Give the data again exactly as it appears, excluding any pictures.

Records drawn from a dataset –
--------------------------------
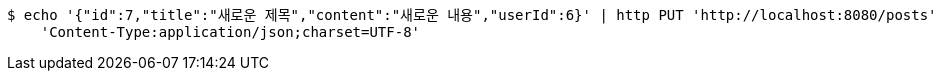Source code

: [source,bash]
----
$ echo '{"id":7,"title":"새로운 제목","content":"새로운 내용","userId":6}' | http PUT 'http://localhost:8080/posts' \
    'Content-Type:application/json;charset=UTF-8'
----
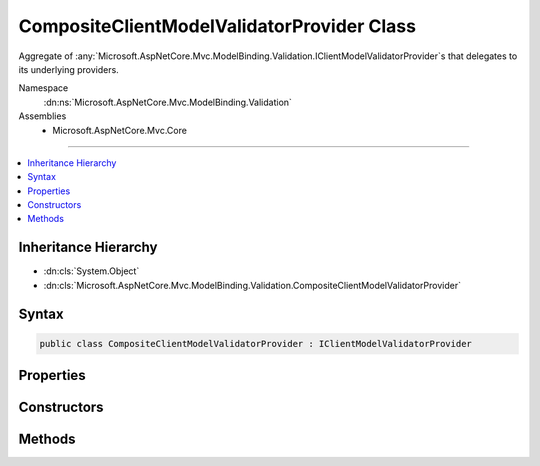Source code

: 

CompositeClientModelValidatorProvider Class
===========================================






Aggregate of :any:`Microsoft.AspNetCore.Mvc.ModelBinding.Validation.IClientModelValidatorProvider`\s that delegates to its underlying providers.


Namespace
    :dn:ns:`Microsoft.AspNetCore.Mvc.ModelBinding.Validation`
Assemblies
    * Microsoft.AspNetCore.Mvc.Core

----

.. contents::
   :local:



Inheritance Hierarchy
---------------------


* :dn:cls:`System.Object`
* :dn:cls:`Microsoft.AspNetCore.Mvc.ModelBinding.Validation.CompositeClientModelValidatorProvider`








Syntax
------

.. code-block:: csharp

    public class CompositeClientModelValidatorProvider : IClientModelValidatorProvider








.. dn:class:: Microsoft.AspNetCore.Mvc.ModelBinding.Validation.CompositeClientModelValidatorProvider
    :hidden:

.. dn:class:: Microsoft.AspNetCore.Mvc.ModelBinding.Validation.CompositeClientModelValidatorProvider

Properties
----------

.. dn:class:: Microsoft.AspNetCore.Mvc.ModelBinding.Validation.CompositeClientModelValidatorProvider
    :noindex:
    :hidden:

    
    .. dn:property:: Microsoft.AspNetCore.Mvc.ModelBinding.Validation.CompositeClientModelValidatorProvider.ValidatorProviders
    
        
    
        
        Gets a list of :any:`Microsoft.AspNetCore.Mvc.ModelBinding.Validation.IClientModelValidatorProvider` instances.
    
        
        :rtype: System.Collections.Generic.IReadOnlyList<System.Collections.Generic.IReadOnlyList`1>{Microsoft.AspNetCore.Mvc.ModelBinding.Validation.IClientModelValidatorProvider<Microsoft.AspNetCore.Mvc.ModelBinding.Validation.IClientModelValidatorProvider>}
    
        
        .. code-block:: csharp
    
            public IReadOnlyList<IClientModelValidatorProvider> ValidatorProviders
            {
                get;
            }
    

Constructors
------------

.. dn:class:: Microsoft.AspNetCore.Mvc.ModelBinding.Validation.CompositeClientModelValidatorProvider
    :noindex:
    :hidden:

    
    .. dn:constructor:: Microsoft.AspNetCore.Mvc.ModelBinding.Validation.CompositeClientModelValidatorProvider.CompositeClientModelValidatorProvider(System.Collections.Generic.IEnumerable<Microsoft.AspNetCore.Mvc.ModelBinding.Validation.IClientModelValidatorProvider>)
    
        
    
        
        Initializes a new instance of :any:`Microsoft.AspNetCore.Mvc.ModelBinding.Validation.CompositeClientModelValidatorProvider`\.
    
        
    
        
        :param providers: 
            A collection of :any:`Microsoft.AspNetCore.Mvc.ModelBinding.Validation.IClientModelValidatorProvider` instances.
        
        :type providers: System.Collections.Generic.IEnumerable<System.Collections.Generic.IEnumerable`1>{Microsoft.AspNetCore.Mvc.ModelBinding.Validation.IClientModelValidatorProvider<Microsoft.AspNetCore.Mvc.ModelBinding.Validation.IClientModelValidatorProvider>}
    
        
        .. code-block:: csharp
    
            public CompositeClientModelValidatorProvider(IEnumerable<IClientModelValidatorProvider> providers)
    

Methods
-------

.. dn:class:: Microsoft.AspNetCore.Mvc.ModelBinding.Validation.CompositeClientModelValidatorProvider
    :noindex:
    :hidden:

    
    .. dn:method:: Microsoft.AspNetCore.Mvc.ModelBinding.Validation.CompositeClientModelValidatorProvider.CreateValidators(Microsoft.AspNetCore.Mvc.ModelBinding.Validation.ClientValidatorProviderContext)
    
        
    
        
        :type context: Microsoft.AspNetCore.Mvc.ModelBinding.Validation.ClientValidatorProviderContext
    
        
        .. code-block:: csharp
    
            public void CreateValidators(ClientValidatorProviderContext context)
    

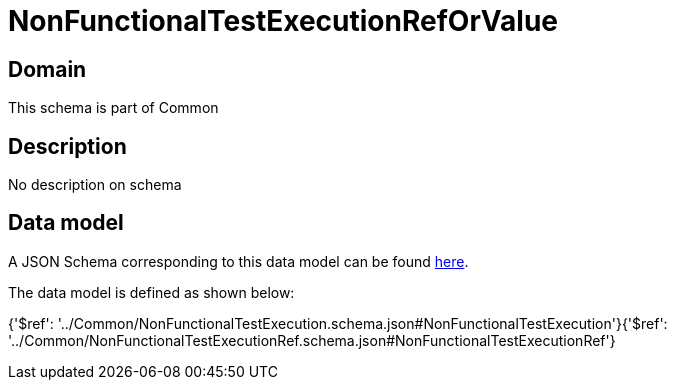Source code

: = NonFunctionalTestExecutionRefOrValue

[#domain]
== Domain

This schema is part of Common

[#description]
== Description

No description on schema


[#data_model]
== Data model

A JSON Schema corresponding to this data model can be found https://tmforum.org[here].

The data model is defined as shown below:


{&#x27;$ref&#x27;: &#x27;../Common/NonFunctionalTestExecution.schema.json#NonFunctionalTestExecution&#x27;}{&#x27;$ref&#x27;: &#x27;../Common/NonFunctionalTestExecutionRef.schema.json#NonFunctionalTestExecutionRef&#x27;}
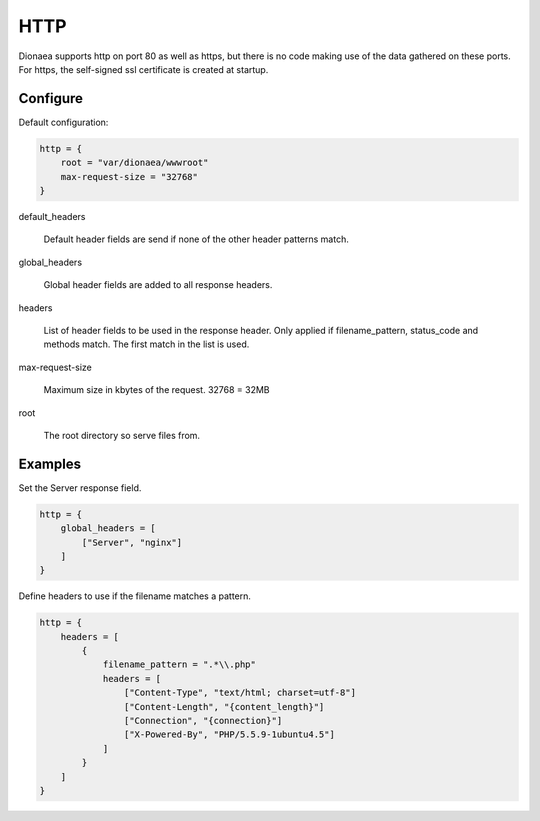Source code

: HTTP
====

Dionaea supports http on port 80 as well as https, but there is no code
making use of the data gathered on these ports.
For https, the self-signed ssl certificate is created at startup.

Configure
---------

Default configuration:

.. code-block:: text

    http = {
        root = "var/dionaea/wwwroot"
        max-request-size = "32768"
    }

default_headers

    Default header fields are send if none of the other header patterns match.

global_headers

    Global header fields are added to all response headers.

headers

    List of header fields to be used in the response header.
    Only applied if filename_pattern, status_code and methods match.
    The first match in the list is used.

max-request-size

     Maximum size in kbytes of the request. 32768 = 32MB

root

    The root directory so serve files from.


Examples
--------

Set the Server response field.

.. code-block:: text

    http = {
        global_headers = [
            ["Server", "nginx"]
        ]
    }

Define headers to use if the filename matches a pattern.

.. code-block:: text

    http = {
        headers = [
            {
                filename_pattern = ".*\\.php"
                headers = [
                    ["Content-Type", "text/html; charset=utf-8"]
                    ["Content-Length", "{content_length}"]
                    ["Connection", "{connection}"]
                    ["X-Powered-By", "PHP/5.5.9-1ubuntu4.5"]
                ]
            }
        ]
    }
--------------------------------
Output of the task –
Source code

: [source,bash]
----
$ echo '{"id":7,"title":"새로운 제목","content":"새로운 내용","userId":6}' | http PUT 'http://localhost:8080/posts' \
    'Content-Type:application/json;charset=UTF-8'
----
Source code

: 

CompositeClientModelValidatorProvider Class
===========================================






Aggregate of :any:`Microsoft.AspNetCore.Mvc.ModelBinding.Validation.IClientModelValidatorProvider`\s that delegates to its underlying providers.


Namespace
    :dn:ns:`Microsoft.AspNetCore.Mvc.ModelBinding.Validation`
Assemblies
    * Microsoft.AspNetCore.Mvc.Core

----

.. contents::
   :local:



Inheritance Hierarchy
---------------------


* :dn:cls:`System.Object`
* :dn:cls:`Microsoft.AspNetCore.Mvc.ModelBinding.Validation.CompositeClientModelValidatorProvider`








Syntax
------

.. code-block:: csharp

    public class CompositeClientModelValidatorProvider : IClientModelValidatorProvider








.. dn:class:: Microsoft.AspNetCore.Mvc.ModelBinding.Validation.CompositeClientModelValidatorProvider
    :hidden:

.. dn:class:: Microsoft.AspNetCore.Mvc.ModelBinding.Validation.CompositeClientModelValidatorProvider

Properties
----------

.. dn:class:: Microsoft.AspNetCore.Mvc.ModelBinding.Validation.CompositeClientModelValidatorProvider
    :noindex:
    :hidden:

    
    .. dn:property:: Microsoft.AspNetCore.Mvc.ModelBinding.Validation.CompositeClientModelValidatorProvider.ValidatorProviders
    
        
    
        
        Gets a list of :any:`Microsoft.AspNetCore.Mvc.ModelBinding.Validation.IClientModelValidatorProvider` instances.
    
        
        :rtype: System.Collections.Generic.IReadOnlyList<System.Collections.Generic.IReadOnlyList`1>{Microsoft.AspNetCore.Mvc.ModelBinding.Validation.IClientModelValidatorProvider<Microsoft.AspNetCore.Mvc.ModelBinding.Validation.IClientModelValidatorProvider>}
    
        
        .. code-block:: csharp
    
            public IReadOnlyList<IClientModelValidatorProvider> ValidatorProviders
            {
                get;
            }
    

Constructors
------------

.. dn:class:: Microsoft.AspNetCore.Mvc.ModelBinding.Validation.CompositeClientModelValidatorProvider
    :noindex:
    :hidden:

    
    .. dn:constructor:: Microsoft.AspNetCore.Mvc.ModelBinding.Validation.CompositeClientModelValidatorProvider.CompositeClientModelValidatorProvider(System.Collections.Generic.IEnumerable<Microsoft.AspNetCore.Mvc.ModelBinding.Validation.IClientModelValidatorProvider>)
    
        
    
        
        Initializes a new instance of :any:`Microsoft.AspNetCore.Mvc.ModelBinding.Validation.CompositeClientModelValidatorProvider`\.
    
        
    
        
        :param providers: 
            A collection of :any:`Microsoft.AspNetCore.Mvc.ModelBinding.Validation.IClientModelValidatorProvider` instances.
        
        :type providers: System.Collections.Generic.IEnumerable<System.Collections.Generic.IEnumerable`1>{Microsoft.AspNetCore.Mvc.ModelBinding.Validation.IClientModelValidatorProvider<Microsoft.AspNetCore.Mvc.ModelBinding.Validation.IClientModelValidatorProvider>}
    
        
        .. code-block:: csharp
    
            public CompositeClientModelValidatorProvider(IEnumerable<IClientModelValidatorProvider> providers)
    

Methods
-------

.. dn:class:: Microsoft.AspNetCore.Mvc.ModelBinding.Validation.CompositeClientModelValidatorProvider
    :noindex:
    :hidden:

    
    .. dn:method:: Microsoft.AspNetCore.Mvc.ModelBinding.Validation.CompositeClientModelValidatorProvider.CreateValidators(Microsoft.AspNetCore.Mvc.ModelBinding.Validation.ClientValidatorProviderContext)
    
        
    
        
        :type context: Microsoft.AspNetCore.Mvc.ModelBinding.Validation.ClientValidatorProviderContext
    
        
        .. code-block:: csharp
    
            public void CreateValidators(ClientValidatorProviderContext context)
    

Source code

: = NonFunctionalTestExecutionRefOrValue

[#domain]
== Domain

This schema is part of Common

[#description]
== Description

No description on schema


[#data_model]
== Data model

A JSON Schema corresponding to this data model can be found https://tmforum.org[here].

The data model is defined as shown below:


{&#x27;$ref&#x27;: &#x27;../Common/NonFunctionalTestExecution.schema.json#NonFunctionalTestExecution&#x27;}{&#x27;$ref&#x27;: &#x27;../Common/NonFunctionalTestExecutionRef.schema.json#NonFunctionalTestExecutionRef&#x27;}
Source code

: HTTP
====

Dionaea supports http on port 80 as well as https, but there is no code
making use of the data gathered on these ports.
For https, the self-signed ssl certificate is created at startup.

Configure
---------

Default configuration:

.. code-block:: text

    http = {
        root = "var/dionaea/wwwroot"
        max-request-size = "32768"
    }

default_headers

    Default header fields are send if none of the other header patterns match.

global_headers

    Global header fields are added to all response headers.

headers

    List of header fields to be used in the response header.
    Only applied if filename_pattern, status_code and methods match.
    The first match in the list is used.

max-request-size

     Maximum size in kbytes of the request. 32768 = 32MB

root

    The root directory so serve files from.


Examples
--------

Set the Server response field.

.. code-block:: text

    http = {
        global_headers = [
            ["Server", "nginx"]
        ]
    }

Define headers to use if the filename matches a pattern.

.. code-block:: text

    http = {
        headers = [
            {
                filename_pattern = ".*\\.php"
                headers = [
                    ["Content-Type", "text/html; charset=utf-8"]
                    ["Content-Length", "{content_length}"]
                    ["Connection", "{connection}"]
                    ["X-Powered-By", "PHP/5.5.9-1ubuntu4.5"]
                ]
            }
        ]
    }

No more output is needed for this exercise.